#8 Make it scaleable for multicore and multithread

open
nobody
None
5
2009-01-22
2009-01-22
André Mussche
No

For memory intensive application, with multiple threads, fastmm does not scale very well: no 2x improvement if application is run on dual core instead of single core. This is because of a single point / hotspot in the code:

function FastGetMem(ASize: Integer): Pointer;
...
{Try to lock the small block type}
if LockCmpxchg(0, 1, @LPSmallBlockType.BlockTypeLocked) = 0 then
Break;
...
end;

Such a locking is bad for scaling, read some interesting blogs about this:
http://www.bluebytesoftware.com/blog/2009/01/09/SomePerformanceImplicationsOfCASOperations.aspx
http://www.bluebytesoftware.com/blog/2009/01/13/SomePerformanceImplicationsOfCASOperationsRedux.aspx

I made a quick fix to give each thread it's own memory pool, so no need for locking anymore.
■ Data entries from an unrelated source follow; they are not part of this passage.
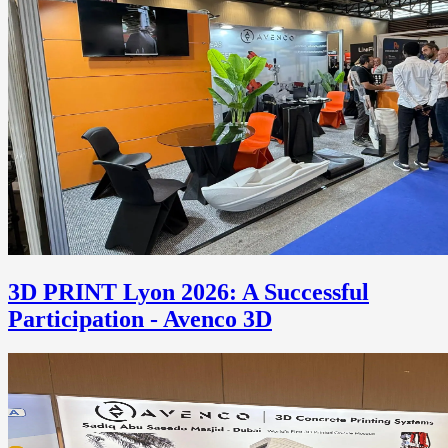
3D PRINT Lyon 2026: A Successful
Participation - Avenco 3D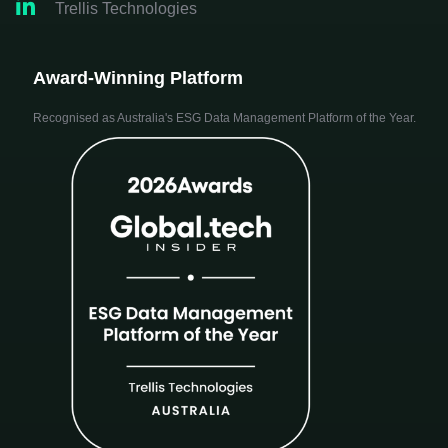

Trellis Technologies
Award-Winning Platform
Recognised as Australia's ESG Data Management Platform of the Year.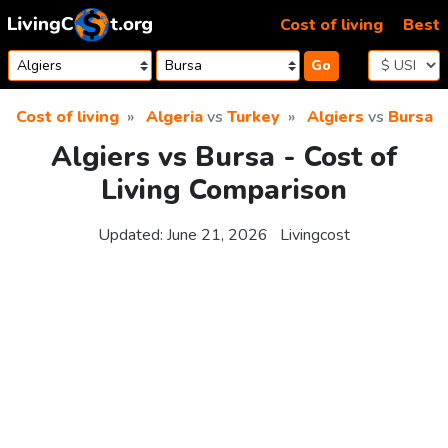
Skip to content
Cost of living
Best
Go
Cost of living
Algeria
vs
Turkey
Algiers
vs
Bursa
Algiers vs Bursa - Cost of
Living Comparison
Updated:
June 21, 2026
Livingcost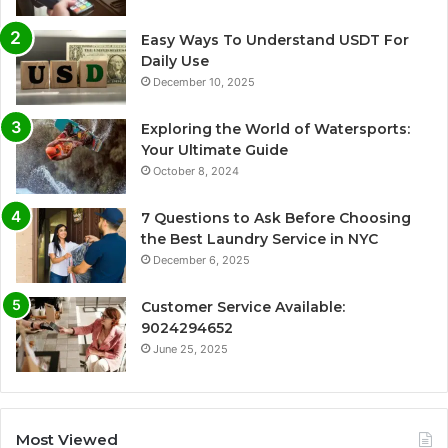
Easy Ways To Understand USDT For
Daily Use
December 10, 2025
Exploring the World of Watersports:
Your Ultimate Guide
October 8, 2024
7 Questions to Ask Before Choosing
the Best Laundry Service in NYC
December 6, 2025
Customer Service Available:
9024294652
June 25, 2025
Most Viewed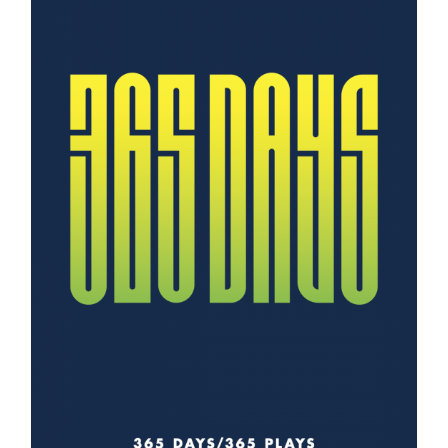
Information
Tools
Links
Main Menu
Programs
Continuing Education
Admissions
Life at Dawson
Who you are
Future Students
Current Students
Faculty & Staff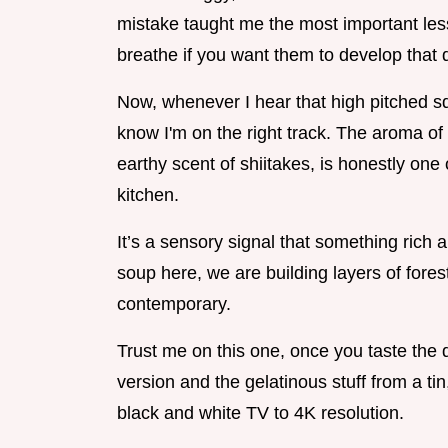
mistake taught me the most important le
breathe if you want them to develop that
Now, whenever I hear that high pitched sque
know I'm on the right track. The aroma of 
earthy scent of shiitakes, is honestly one
kitchen.
It’s a sensory signal that something rich 
soup here, we are building layers of forest
contemporary.
Trust me on this one, once you taste th
version and the gelatinous stuff from a tin
black and white TV to 4K resolution.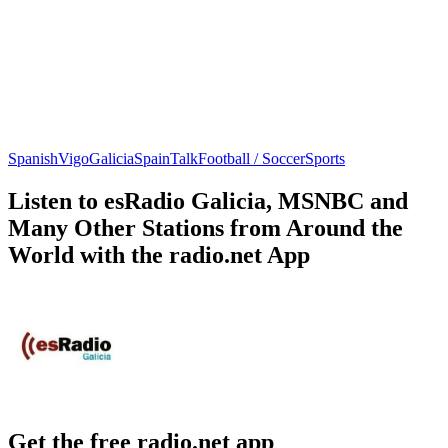
Spanish
Vigo
Galicia
Spain
Talk
Football / Soccer
Sports
Listen to esRadio Galicia, MSNBC and
Many Other Stations from Around the
World with the radio.net App
Get the free radio.net app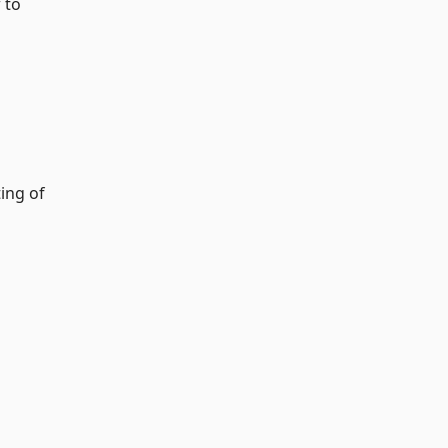
 to
ing of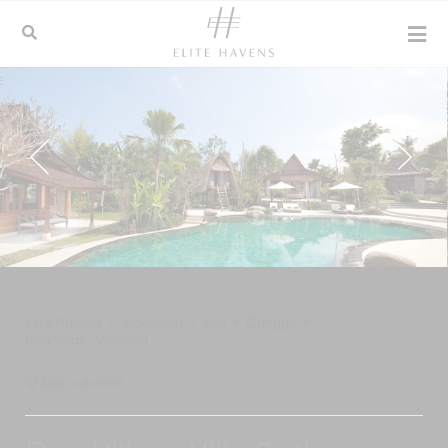
Elite Havens
>
Indonesia
>
Bali
>
Canggu
>
Dea Villas - Villa Sati
Add to shortlist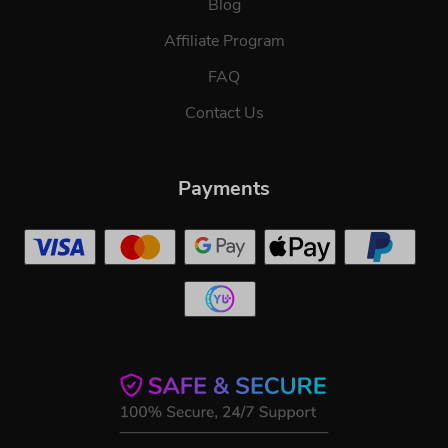
Blog
Affiliate Program
FAQ
Contact Us
Payments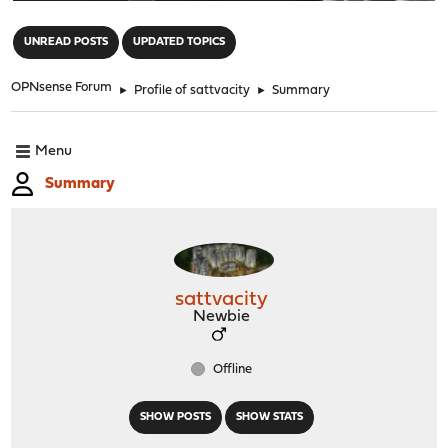
"
UNREAD POSTS
UPDATED TOPICS
OPNsense Forum
►
Profile of sattvacity
►
Summary
Menu
Summary
sattvacity
Newbie
Offline
SHOW POSTS
SHOW STATS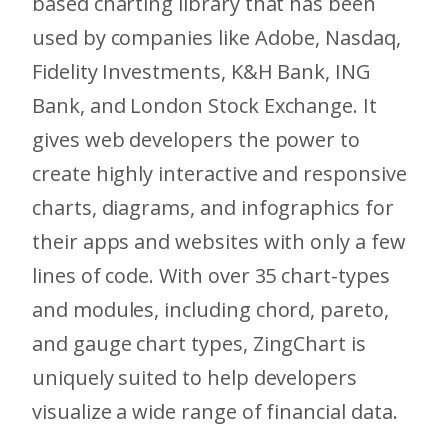
based charting library that has been
used by companies like Adobe, Nasdaq,
Fidelity Investments, K&H Bank, ING
Bank, and London Stock Exchange. It
gives web developers the power to
create highly interactive and responsive
charts, diagrams, and infographics for
their apps and websites with only a few
lines of code. With over 35 chart-types
and modules, including chord, pareto,
and gauge chart types, ZingChart is
uniquely suited to help developers
visualize a wide range of financial data.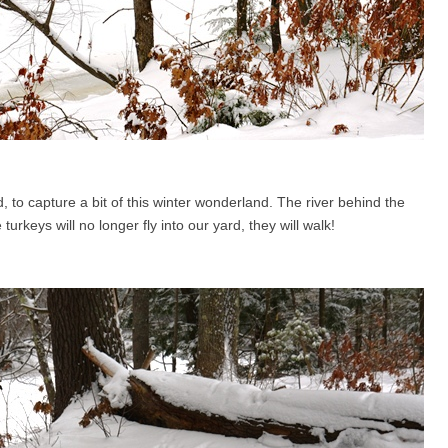
, to capture a bit of this winter wonderland. The river behind the
urkeys will no longer fly into our yard, they will walk!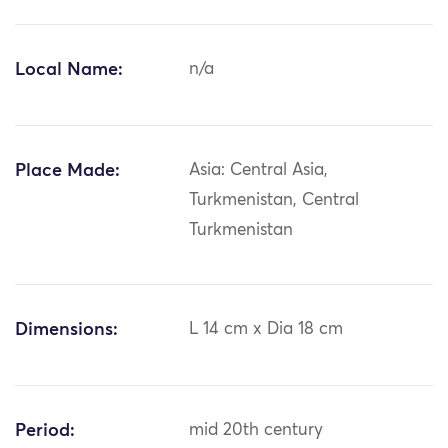
Local Name:
n/a
Place Made:
Asia: Central Asia,
Turkmenistan, Central
Turkmenistan
Dimensions:
L 14 cm x Dia 18 cm
Period:
mid 20th century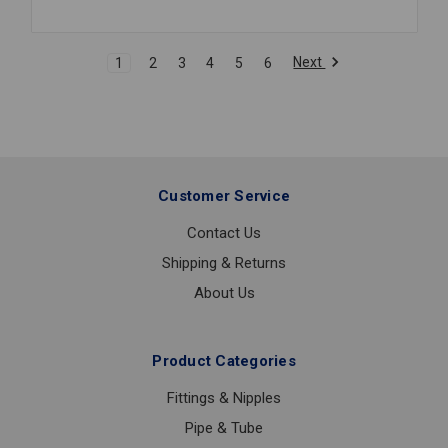
FIT
COUPLING
3/4
Next
1
2
3
4
5
6
Customer Service
Contact Us
Shipping & Returns
About Us
Product Categories
Fittings & Nipples
Pipe & Tube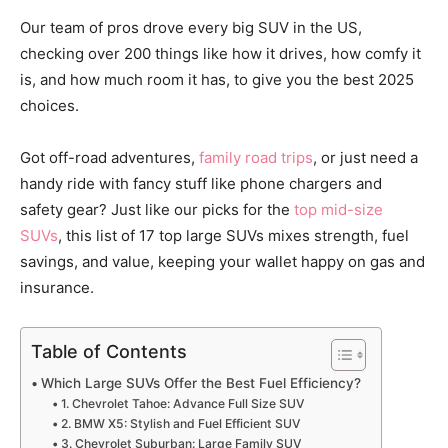
Our team of pros drove every big SUV in the US,
checking over 200 things like how it drives, how comfy it
is, and how much room it has, to give you the best 2025
choices.
Got off-road adventures,
family road trips
, or just need a
handy ride with fancy stuff like phone chargers and
safety gear? Just like our picks for the
top mid-si
z
e
SUVs
, this list of 17 top large SUVs mixes strength, fuel
savings, and value, keeping your wallet happy on gas and
insurance.
Table of Contents
Which Large SUVs Offer the Best Fuel Efficiency?
1. Chevrolet Tahoe: Advance Full Size SUV
2. BMW X5: Stylish and Fuel Efficient SUV
3. Chevrolet Suburban: Large Family SUV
Result: scales almost perfectly and much faster!

Discussion

  • 1. Use additional thread index slot to assign its own memory pool
    2. Always create memory from its own pool
    3. When release memory, if it is not found in its own pool, search global pool list to release it. To minimized the search, use the few low order bit to identify it pool/pool group

     
  • gol
    gol
    2010-09-15

    I'm pretty sure this is not the problem at all. The problem is in Sleep, which is pretty bad. It has an option to spin instead of sleeping, which is good, but better would be an option to spin, and eventually wait for an event. This is what a critical section does. But sleeping.. is very bad.

     
  • andre mussche
    andre mussche
    2010-09-15

    Any locking is bad, regardless of sleep or spinning.

    I use TopMM for multicore apps, scales much better:
    http://www.topsoftwaresite.nl/